» **DESCRIPTION OF THE TASK**: Pull out every line below and copy each one word for word, changing nothing.

[Dataset rows]
··········
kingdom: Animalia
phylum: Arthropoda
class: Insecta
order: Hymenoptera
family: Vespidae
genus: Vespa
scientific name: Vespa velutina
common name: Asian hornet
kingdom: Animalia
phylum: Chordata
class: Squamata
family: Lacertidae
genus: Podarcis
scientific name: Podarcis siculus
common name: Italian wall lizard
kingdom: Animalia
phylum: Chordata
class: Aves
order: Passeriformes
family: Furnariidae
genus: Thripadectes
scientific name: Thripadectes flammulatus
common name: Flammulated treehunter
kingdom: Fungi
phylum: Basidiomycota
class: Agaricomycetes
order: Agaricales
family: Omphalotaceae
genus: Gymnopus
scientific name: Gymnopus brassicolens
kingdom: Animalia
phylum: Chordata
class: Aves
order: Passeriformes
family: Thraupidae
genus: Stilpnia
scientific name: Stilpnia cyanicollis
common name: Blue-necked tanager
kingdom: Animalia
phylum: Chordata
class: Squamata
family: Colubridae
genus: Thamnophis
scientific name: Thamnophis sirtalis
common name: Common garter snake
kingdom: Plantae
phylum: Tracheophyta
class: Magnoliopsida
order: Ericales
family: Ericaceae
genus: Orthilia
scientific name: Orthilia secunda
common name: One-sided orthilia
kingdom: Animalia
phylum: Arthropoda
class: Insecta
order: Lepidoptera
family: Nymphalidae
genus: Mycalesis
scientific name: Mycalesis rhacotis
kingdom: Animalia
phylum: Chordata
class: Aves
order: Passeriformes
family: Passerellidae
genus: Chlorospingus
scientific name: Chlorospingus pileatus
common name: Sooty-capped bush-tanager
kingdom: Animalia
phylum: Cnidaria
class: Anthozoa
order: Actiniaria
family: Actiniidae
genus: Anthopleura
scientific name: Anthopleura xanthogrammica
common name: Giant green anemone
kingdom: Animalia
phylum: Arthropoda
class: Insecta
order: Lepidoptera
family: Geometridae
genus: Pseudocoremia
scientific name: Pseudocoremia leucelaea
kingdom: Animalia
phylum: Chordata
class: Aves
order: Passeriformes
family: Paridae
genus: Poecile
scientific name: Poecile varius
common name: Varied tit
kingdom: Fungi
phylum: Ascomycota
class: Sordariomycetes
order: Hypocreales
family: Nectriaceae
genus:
··········
» **FINAL ANSWER**:
kingdom: Animalia
phylum: Arthropoda
class: Insecta
order: Hymenoptera
family: Vespidae
genus: Vespa
scientific name: Vespa velutina
common name: Asian hornet
kingdom: Animalia
phylum: Chordata
class: Squamata
family: Lacertidae
genus: Podarcis
scientific name: Podarcis siculus
common name: Italian wall lizard
kingdom: Animalia
phylum: Chordata
class: Aves
order: Passeriformes
family: Furnariidae
genus: Thripadectes
scientific name: Thripadectes flammulatus
common name: Flammulated treehunter
kingdom: Fungi
phylum: Basidiomycota
class: Agaricomycetes
order: Agaricales
family: Omphalotaceae
genus: Gymnopus
scientific name: Gymnopus brassicolens
kingdom: Animalia
phylum: Chordata
class: Aves
order: Passeriformes
family: Thraupidae
genus: Stilpnia
scientific name: Stilpnia cyanicollis
common name: Blue-necked tanager
kingdom: Animalia
phylum: Chordata
class: Squamata
family: Colubridae
genus: Thamnophis
scientific name: Thamnophis sirtalis
common name: Common garter snake
kingdom: Plantae
phylum: Tracheophyta
class: Magnoliopsida
order: Ericales
family: Ericaceae
genus: Orthilia
scientific name: Orthilia secunda
common name: One-sided orthilia
kingdom: Animalia
phylum: Arthropoda
class: Insecta
order: Lepidoptera
family: Nymphalidae
genus: Mycalesis
scientific name: Mycalesis rhacotis
kingdom: Animalia
phylum: Chordata
class: Aves
order: Passeriformes
family: Passerellidae
genus: Chlorospingus
scientific name: Chlorospingus pileatus
common name: Sooty-capped bush-tanager
kingdom: Animalia
phylum: Cnidaria
class: Anthozoa
order: Actiniaria
family: Actiniidae
genus: Anthopleura
scientific name: Anthopleura xanthogrammica
common name: Giant green anemone
kingdom: Animalia
phylum: Arthropoda
class: Insecta
order: Lepidoptera
family: Geometridae
genus: Pseudocoremia
scientific name: Pseudocoremia leucelaea
kingdom: Animalia
phylum: Chordata
class: Aves
order: Passeriformes
family: Paridae
genus: Poecile
scientific name: Poecile varius
common name: Varied tit
kingdom: Fungi
phylum: Ascomycota
class: Sordariomycetes
order: Hypocreales
family: Nectriaceae
genus:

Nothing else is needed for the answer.